Hunting the Bear – campaigning in the Russian theatre
While there are countless conceptual topics of relevance to our understanding of Germany's war in the east, Carl von Clausewitz's (1780–1831) interpretation of ‘the country’ (or countryside) as a strategic factor in the conduct of war is probably the most efficient method of linking many related problems inherent to Hitler's Ostheer in 1941. ‘The country’ is dealt with in On War's Book I, ‘On the Nature of War’. Clausewitz writes:
The country – its physical features and population – is more than just the source of all armed forces proper; it is in itself an integral element among the factors at work in war – though only that part which is the actual theatre of operations or has a notable influence on it.
It is possible, no doubt, to use all mobile fighting forces simultaneously; but with fortresses, rivers, mountains, inhabitants, and so forth, that cannot be done; not, in short, with the country as a whole, unless it is so small that the opening action of the war completely engulfs it . . .
In many cases, the proportion of the means of resistance that cannot immediately be brought to bear is much higher than might at first be thought. Even when great strength had been expended on the first decision and the balance has been upset, equilibrium can be restored.

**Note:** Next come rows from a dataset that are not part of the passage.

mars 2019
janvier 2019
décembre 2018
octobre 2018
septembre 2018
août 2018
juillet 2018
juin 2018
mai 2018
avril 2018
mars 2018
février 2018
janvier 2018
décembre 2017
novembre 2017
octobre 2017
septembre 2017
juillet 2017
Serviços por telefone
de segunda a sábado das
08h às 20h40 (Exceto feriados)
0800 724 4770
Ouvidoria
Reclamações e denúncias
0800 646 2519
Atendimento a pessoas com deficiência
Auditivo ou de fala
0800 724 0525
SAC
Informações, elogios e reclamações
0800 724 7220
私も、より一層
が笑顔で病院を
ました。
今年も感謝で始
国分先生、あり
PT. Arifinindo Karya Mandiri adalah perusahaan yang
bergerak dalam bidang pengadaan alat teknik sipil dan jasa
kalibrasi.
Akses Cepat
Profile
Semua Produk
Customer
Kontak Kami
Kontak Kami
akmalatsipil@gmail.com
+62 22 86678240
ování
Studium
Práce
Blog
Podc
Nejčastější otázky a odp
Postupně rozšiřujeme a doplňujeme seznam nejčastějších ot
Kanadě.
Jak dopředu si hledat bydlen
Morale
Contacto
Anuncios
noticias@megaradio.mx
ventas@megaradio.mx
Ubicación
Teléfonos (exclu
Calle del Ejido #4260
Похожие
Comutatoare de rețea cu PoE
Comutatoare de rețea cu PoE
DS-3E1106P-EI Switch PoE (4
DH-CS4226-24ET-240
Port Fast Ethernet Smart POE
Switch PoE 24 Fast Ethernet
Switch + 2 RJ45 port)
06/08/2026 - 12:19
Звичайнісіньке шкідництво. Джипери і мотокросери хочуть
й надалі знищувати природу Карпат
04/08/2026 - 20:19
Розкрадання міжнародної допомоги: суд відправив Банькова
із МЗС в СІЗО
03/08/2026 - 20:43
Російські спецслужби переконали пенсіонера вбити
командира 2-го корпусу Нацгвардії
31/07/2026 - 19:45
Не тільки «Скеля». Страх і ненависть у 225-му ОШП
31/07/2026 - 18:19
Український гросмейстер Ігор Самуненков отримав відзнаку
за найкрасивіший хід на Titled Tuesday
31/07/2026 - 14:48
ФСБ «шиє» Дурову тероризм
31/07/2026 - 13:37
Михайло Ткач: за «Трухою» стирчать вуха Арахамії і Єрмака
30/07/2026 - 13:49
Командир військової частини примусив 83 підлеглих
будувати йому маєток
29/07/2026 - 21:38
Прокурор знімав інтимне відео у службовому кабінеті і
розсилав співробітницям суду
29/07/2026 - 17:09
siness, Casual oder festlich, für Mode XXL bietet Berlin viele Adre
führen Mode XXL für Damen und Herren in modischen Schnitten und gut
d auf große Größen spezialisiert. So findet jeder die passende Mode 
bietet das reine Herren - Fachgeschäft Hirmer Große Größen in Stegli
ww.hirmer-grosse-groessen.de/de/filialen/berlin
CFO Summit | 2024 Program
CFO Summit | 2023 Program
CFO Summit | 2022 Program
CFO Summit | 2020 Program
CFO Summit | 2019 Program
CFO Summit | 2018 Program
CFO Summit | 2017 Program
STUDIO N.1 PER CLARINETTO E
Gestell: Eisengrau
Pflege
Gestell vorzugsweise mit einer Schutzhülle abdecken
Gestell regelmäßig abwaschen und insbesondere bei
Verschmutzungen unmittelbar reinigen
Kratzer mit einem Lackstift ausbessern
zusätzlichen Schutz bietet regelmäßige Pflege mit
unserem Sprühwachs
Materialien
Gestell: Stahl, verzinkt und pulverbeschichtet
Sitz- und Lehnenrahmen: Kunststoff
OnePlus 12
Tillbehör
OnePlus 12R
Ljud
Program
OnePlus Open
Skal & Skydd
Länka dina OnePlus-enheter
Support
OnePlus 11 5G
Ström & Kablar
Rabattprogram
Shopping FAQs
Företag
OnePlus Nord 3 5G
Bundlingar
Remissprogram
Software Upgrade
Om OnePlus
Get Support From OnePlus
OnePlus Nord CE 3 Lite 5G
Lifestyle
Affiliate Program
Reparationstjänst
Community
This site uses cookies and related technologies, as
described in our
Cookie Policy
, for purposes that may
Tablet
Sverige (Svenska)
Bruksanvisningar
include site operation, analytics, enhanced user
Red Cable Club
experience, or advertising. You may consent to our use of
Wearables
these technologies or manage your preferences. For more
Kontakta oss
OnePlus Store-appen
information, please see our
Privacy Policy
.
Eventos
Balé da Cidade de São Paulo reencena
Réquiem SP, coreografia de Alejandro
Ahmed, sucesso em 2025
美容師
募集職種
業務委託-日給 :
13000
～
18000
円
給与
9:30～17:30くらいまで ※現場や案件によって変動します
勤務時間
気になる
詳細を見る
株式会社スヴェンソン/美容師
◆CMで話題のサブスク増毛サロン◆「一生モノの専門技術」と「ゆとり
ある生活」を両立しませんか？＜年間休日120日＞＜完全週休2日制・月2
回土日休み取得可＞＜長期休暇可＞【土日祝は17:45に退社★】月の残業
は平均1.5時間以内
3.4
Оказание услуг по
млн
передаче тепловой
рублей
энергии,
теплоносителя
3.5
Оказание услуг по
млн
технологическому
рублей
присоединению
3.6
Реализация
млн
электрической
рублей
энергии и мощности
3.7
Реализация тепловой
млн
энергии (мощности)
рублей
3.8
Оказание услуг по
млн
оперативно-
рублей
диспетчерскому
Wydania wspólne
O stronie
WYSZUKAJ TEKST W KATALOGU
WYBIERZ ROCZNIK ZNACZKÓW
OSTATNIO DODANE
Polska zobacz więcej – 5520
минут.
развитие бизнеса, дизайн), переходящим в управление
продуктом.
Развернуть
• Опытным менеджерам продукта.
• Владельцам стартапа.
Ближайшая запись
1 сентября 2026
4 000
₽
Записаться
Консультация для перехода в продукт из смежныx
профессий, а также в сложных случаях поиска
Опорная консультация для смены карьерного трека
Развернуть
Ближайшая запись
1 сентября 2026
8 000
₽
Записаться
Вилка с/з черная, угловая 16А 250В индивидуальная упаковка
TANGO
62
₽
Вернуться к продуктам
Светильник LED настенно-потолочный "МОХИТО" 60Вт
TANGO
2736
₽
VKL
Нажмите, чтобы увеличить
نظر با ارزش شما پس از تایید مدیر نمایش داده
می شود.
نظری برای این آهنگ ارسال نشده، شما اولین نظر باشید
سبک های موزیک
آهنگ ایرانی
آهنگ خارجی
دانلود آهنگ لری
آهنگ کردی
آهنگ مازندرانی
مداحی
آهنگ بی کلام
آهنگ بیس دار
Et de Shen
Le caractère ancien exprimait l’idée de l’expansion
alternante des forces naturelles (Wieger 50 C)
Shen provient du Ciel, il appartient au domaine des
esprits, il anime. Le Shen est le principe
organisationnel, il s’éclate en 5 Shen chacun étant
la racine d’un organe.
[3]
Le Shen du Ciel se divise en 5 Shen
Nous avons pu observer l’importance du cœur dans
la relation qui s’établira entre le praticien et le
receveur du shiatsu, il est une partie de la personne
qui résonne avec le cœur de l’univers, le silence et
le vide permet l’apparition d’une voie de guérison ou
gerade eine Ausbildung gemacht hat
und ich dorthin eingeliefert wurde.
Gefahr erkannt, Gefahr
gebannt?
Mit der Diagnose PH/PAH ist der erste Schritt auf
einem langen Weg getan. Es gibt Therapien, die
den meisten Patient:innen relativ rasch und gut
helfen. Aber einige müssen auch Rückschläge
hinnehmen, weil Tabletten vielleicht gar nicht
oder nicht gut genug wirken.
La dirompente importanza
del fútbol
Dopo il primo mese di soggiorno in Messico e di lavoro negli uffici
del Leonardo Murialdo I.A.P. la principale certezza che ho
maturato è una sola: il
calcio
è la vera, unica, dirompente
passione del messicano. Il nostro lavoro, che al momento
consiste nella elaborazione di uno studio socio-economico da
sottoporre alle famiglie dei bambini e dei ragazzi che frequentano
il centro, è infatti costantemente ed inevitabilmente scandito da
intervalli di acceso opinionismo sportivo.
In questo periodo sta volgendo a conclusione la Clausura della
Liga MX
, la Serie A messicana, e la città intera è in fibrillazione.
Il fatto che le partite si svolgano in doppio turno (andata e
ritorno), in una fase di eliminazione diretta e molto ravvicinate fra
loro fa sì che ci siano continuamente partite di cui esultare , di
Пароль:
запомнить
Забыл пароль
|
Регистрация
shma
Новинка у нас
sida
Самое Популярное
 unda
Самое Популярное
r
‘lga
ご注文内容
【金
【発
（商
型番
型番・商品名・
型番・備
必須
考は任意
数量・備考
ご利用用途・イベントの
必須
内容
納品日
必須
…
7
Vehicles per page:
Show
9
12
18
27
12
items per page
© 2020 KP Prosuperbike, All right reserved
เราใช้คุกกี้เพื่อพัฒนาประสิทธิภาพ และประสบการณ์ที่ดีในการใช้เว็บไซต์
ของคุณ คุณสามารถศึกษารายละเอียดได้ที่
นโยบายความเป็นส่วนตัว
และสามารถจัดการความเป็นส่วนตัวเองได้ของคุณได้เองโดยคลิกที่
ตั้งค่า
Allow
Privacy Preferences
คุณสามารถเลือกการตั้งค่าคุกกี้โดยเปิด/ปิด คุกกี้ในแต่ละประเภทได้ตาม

It is important to remember that any discussion of these problems cannot be rendered valid or invalid based simply on any particular historical example; after all, even if Clausewitz is correct, there may well be exceptions to the rule. In other words, simply applying Clausewitz to the German experiences in 1941 is not enough to show a pattern of experience which proves or disproves the problems of the Russian theatre. Thus, in order to gain a more dependable sample, a measure of historical digression is required.